Pulmonary Pathology Online
Pathology of Langerhans Cell
Histiocytosis (Histiocytosis X)
The Langerhans cell histiocytoses (also referred to as Histiocytosis X) represent clonal proliferations of the antigen-presenting dendritic cells, which are normally found in many organs.
There are three types of histiocytoses:
- True histiocytic lymphomas (rare).
- Benign reactive histiocytoses.
- Langerhans cell histiocytoses
A disarray of immune regulation has been implicated in the pathogenesis of Langerhans cell histiocytosis .
Microscopically, the single most important diagnostic feature of Langerhans cell histiocytosis is the morphology of the lesional cell.
The cell is large with fairly abundant eosinophilic finely vacuolated cytoplasm.
The nucleus is indented or reniform, and are generally single and conspicuous.
Mitoses are unusual. Phagocytotic activity is rare.
The Langerhans cell displays immunoreactivity (cytoplasmic and nuclear) for S-100 protein and the monoclonal antibody CD1a , HLADR (Ia) and peanut agglutinin.
Ultrastructurally, the Birbeck (or X) granule is straight or curved pentalaminary rod of variable length, often vesicular at one end frequently resembling a racquet.
A variable light microscopic picture relates to different phases of lesion.
- The proliferative stage is composed chiefly or exclusively of Langerhans cells.
- The granulomatous stage shows necrosis, lymphocytes and polymorphs (especially eosinophils), in addition to Langerhans cells.
- The xanthogranulomatous stage shows an accumulation of lipid in histiocytic cell cytoplasm and a prominence of fibrous tissue. Langerhans cells may be difficult to find in such lesions.
The skeleton is the most common location for Langerhans cell histiocytosis.
Lesions limited to bone are referred to as eosinophilic granulomas. These osseous lesions are usually solitary. Children are affected more commonly than adults.
The skin is the second most common site. Case Link
Exclusive dermal involvement is extremely uncommon and involvement of the skin usually occurs as part of a disseminated process. Microscopically, the papillary dermis is the site of histiocytic proliferation and the basement membrane of the epidermis is frequently disrupted. Giant cells tend to be uncommon in skin lesions.
Clinical Features and Prognosis:
Three patterns of disease are recognized, each with a different course and prognosis :
1. Unifocal Langerhans cell histiocytosis (unifocal eosinophilic granuloma):
Usually affects the skeletal system as an erosive, expanding accumulation of Langerhans cells within calvarium, ribs, or femur. It may also occur in skin, lungs, or stomach.
Lesions may be asymptomatic or painful. Pathologic fractures may occur.
This is an indolent disorder of children and young adults, especially men.
It may remit spontaneously or be cured by local excision or irradiation.
2. Multifocal Langerhans cell histiocytosis:
Usually affects children, who present with fever, diffuse eruptions, particularly on the scalp and in the ear canals, frequent bouts of otitis media, mastoiditis, and upper respiratory tract infections, bone lesions and mild lymphadenopathy, hepatomegaly, and splenomegaly.

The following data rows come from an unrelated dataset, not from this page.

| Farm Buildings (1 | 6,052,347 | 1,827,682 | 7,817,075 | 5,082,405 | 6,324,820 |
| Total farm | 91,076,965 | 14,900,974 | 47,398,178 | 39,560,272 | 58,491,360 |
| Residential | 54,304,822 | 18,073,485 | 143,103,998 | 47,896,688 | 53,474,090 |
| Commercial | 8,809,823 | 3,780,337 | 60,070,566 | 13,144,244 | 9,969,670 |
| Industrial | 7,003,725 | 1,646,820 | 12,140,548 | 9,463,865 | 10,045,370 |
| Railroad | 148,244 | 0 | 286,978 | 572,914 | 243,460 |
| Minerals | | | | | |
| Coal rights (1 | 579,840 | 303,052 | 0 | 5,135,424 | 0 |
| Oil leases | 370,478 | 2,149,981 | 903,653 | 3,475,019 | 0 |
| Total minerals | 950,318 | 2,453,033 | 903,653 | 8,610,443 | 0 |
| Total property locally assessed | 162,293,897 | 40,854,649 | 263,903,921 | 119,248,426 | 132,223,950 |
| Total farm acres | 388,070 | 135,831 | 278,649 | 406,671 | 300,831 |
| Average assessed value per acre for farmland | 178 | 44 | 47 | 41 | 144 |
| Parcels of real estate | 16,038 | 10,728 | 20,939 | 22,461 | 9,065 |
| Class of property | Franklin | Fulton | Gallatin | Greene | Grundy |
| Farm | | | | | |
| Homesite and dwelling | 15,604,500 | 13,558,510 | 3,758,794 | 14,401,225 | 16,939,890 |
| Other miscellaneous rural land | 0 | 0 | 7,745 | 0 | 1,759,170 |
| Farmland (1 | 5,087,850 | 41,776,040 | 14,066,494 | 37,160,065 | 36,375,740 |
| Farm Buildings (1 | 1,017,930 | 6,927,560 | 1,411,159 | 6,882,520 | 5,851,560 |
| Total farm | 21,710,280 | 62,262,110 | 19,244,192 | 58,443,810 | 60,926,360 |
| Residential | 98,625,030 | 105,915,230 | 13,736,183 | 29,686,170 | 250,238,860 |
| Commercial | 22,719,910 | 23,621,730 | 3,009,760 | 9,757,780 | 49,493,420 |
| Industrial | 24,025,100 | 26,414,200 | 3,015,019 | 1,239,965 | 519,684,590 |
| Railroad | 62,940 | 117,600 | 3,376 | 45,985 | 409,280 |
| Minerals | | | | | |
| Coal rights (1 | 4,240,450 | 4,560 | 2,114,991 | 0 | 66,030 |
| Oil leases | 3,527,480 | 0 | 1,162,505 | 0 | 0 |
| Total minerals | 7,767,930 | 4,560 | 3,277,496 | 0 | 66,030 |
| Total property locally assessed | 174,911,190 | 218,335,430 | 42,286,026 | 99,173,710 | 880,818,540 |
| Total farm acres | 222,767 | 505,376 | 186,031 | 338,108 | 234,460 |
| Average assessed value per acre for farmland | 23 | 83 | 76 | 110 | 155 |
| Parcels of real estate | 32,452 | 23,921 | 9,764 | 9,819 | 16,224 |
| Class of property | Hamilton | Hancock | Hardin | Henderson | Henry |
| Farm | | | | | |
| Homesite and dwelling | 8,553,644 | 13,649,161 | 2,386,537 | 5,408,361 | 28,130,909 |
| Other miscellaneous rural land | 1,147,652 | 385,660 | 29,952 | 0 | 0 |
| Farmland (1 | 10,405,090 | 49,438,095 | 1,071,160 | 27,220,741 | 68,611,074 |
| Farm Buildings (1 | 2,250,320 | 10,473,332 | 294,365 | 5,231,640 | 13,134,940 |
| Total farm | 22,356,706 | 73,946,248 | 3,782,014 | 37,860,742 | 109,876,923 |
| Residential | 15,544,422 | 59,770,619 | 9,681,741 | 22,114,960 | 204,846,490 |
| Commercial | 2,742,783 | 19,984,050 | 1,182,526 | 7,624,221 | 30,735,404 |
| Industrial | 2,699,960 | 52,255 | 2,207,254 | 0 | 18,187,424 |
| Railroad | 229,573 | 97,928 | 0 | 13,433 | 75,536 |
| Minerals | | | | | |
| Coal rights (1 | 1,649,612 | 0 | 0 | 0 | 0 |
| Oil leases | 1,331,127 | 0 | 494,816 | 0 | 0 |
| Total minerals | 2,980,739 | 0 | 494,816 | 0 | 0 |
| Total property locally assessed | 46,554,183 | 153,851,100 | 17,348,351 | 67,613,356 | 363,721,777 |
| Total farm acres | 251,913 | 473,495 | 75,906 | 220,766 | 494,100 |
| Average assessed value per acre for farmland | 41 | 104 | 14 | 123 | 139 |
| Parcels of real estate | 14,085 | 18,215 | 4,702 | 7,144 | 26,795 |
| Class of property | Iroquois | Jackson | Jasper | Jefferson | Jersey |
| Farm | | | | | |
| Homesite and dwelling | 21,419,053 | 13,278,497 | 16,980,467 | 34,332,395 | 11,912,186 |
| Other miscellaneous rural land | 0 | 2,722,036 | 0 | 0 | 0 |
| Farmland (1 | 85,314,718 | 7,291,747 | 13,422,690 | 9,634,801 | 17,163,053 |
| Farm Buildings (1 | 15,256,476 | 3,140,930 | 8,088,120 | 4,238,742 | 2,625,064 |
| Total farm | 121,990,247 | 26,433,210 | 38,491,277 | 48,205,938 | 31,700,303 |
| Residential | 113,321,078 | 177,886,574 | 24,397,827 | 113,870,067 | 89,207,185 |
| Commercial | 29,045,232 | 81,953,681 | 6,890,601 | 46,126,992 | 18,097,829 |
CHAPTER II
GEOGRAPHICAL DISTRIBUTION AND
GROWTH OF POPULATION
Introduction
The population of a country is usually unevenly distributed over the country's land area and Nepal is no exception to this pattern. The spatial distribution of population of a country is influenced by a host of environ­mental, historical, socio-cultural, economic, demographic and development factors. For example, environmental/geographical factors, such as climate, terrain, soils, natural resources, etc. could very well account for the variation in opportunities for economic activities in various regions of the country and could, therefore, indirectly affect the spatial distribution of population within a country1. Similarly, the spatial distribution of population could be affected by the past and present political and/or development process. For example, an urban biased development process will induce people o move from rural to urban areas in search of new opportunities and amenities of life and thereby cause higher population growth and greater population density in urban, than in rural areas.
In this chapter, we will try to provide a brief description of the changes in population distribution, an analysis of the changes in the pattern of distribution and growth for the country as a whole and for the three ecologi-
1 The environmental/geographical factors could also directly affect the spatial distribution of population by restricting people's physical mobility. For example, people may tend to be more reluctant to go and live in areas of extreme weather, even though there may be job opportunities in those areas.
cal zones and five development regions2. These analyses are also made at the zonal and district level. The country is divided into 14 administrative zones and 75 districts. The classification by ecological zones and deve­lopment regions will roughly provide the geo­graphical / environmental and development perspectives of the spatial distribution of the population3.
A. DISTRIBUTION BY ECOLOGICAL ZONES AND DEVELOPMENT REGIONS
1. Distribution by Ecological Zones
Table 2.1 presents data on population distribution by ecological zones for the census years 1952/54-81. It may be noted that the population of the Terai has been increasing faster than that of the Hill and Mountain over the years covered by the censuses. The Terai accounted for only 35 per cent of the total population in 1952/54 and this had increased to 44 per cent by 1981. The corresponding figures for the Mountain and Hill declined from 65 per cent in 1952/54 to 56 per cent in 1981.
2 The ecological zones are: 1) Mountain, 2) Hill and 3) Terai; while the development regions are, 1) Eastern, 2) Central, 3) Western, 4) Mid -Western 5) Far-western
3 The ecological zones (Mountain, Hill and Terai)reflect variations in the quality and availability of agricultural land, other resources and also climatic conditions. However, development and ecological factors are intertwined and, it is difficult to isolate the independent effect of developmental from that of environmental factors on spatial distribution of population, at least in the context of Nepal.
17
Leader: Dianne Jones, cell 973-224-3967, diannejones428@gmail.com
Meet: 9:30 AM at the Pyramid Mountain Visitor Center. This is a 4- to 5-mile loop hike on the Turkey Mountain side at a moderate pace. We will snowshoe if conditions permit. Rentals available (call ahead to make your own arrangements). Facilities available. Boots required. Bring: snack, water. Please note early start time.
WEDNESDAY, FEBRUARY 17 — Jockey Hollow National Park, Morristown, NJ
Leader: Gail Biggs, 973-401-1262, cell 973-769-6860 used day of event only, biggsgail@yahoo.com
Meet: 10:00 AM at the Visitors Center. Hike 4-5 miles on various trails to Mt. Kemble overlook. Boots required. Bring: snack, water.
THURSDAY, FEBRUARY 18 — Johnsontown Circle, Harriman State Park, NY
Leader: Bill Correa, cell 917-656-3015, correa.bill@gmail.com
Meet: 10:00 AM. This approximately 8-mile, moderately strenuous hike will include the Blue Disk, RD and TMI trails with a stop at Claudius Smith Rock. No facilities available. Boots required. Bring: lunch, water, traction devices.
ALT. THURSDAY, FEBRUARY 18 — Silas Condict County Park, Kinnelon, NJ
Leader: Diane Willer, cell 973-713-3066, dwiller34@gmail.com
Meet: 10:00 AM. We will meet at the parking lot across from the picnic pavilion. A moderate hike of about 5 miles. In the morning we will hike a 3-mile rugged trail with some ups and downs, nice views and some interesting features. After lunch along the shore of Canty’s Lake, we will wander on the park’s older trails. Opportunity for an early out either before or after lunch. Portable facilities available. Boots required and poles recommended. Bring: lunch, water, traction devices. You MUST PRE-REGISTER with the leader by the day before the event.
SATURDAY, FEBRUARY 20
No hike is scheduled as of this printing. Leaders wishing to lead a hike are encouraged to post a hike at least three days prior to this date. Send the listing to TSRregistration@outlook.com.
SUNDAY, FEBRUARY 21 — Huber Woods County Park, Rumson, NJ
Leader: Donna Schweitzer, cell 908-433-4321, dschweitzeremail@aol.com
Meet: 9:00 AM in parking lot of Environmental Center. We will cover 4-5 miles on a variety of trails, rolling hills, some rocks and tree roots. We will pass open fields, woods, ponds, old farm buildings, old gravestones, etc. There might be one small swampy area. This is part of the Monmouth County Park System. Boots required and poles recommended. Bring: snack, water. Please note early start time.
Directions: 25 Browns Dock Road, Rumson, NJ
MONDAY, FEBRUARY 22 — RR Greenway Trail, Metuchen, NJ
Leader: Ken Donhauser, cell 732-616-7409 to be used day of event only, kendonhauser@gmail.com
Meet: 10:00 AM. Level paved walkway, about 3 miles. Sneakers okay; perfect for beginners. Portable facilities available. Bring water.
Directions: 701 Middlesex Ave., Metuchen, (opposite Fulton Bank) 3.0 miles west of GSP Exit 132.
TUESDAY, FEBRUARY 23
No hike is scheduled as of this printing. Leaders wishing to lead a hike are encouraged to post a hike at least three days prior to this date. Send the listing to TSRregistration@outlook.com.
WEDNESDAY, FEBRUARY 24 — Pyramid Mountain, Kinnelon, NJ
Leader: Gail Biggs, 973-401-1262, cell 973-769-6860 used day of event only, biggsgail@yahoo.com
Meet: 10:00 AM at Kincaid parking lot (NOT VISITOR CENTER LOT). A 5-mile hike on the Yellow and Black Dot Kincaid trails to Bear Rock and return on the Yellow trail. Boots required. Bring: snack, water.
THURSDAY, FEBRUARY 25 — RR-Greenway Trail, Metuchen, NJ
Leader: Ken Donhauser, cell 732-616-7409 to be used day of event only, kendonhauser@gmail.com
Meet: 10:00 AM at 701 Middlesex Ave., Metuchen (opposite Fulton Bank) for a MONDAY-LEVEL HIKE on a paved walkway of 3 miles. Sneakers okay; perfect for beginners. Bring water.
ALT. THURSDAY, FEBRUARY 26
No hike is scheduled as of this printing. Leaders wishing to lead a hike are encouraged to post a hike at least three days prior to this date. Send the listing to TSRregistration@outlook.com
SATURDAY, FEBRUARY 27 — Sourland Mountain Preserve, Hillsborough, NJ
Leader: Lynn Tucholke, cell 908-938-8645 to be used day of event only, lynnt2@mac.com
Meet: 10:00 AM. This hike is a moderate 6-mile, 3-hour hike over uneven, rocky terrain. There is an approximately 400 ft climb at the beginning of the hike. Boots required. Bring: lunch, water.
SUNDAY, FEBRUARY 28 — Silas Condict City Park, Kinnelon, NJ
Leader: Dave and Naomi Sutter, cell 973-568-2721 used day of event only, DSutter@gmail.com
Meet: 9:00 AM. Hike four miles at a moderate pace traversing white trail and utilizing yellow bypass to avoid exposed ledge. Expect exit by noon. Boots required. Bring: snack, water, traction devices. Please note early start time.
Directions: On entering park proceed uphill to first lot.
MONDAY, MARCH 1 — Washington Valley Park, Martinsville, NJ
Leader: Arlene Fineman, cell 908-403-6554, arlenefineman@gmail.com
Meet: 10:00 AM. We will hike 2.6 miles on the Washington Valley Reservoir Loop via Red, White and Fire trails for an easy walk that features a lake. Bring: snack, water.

In about 50% of patients, the posterior pituitary stalk of the hypothalamus is involved, leading to diabetes insipidus.
The combination of calvarial bone defects, diabetes insipidus and exophthalmos is referred to as the Hand-Schuller-Christian triad.
Spontaneous regression may be seen. Persistent disease is treated with chemotherapy.
3. Acute disseminated Langerhans cell histiocytosis (Letterer-Siwe disease):
Occurs most frequently before 2 years of age.
This is an aggressive systemic disorder in which Langerhans histiocytes infiltrate and proliferate within skin, spleen, liver, lung, and bone marrow.
Anemia and destructive bony lesions are seen.
Letterer-Siwe disease is rapidly fatal if untreated.
With intensive chemotherapy, 5-year survival is about 50%.
Pulmonary Langerhans cell histiocytosis is a rare interstitial lung disease in adults that is a part of diseases caused by infiltration of Langerhans cell across multiple organs, such as the lungs, bones, skin, pituitary gland, and lymph node.
Choi YS, Lim JS, Kwon W, et al. Pulmonary Langerhans Cell Histiocytosis in an Adult Male Presenting with Central Diabetes Insipidus and Diabetes Mellitus: A Case Report. Tuberculosis and Respiratory Diseases. 2015;78(4):463-468. doi:10.4046/trd.2015.78.4.463.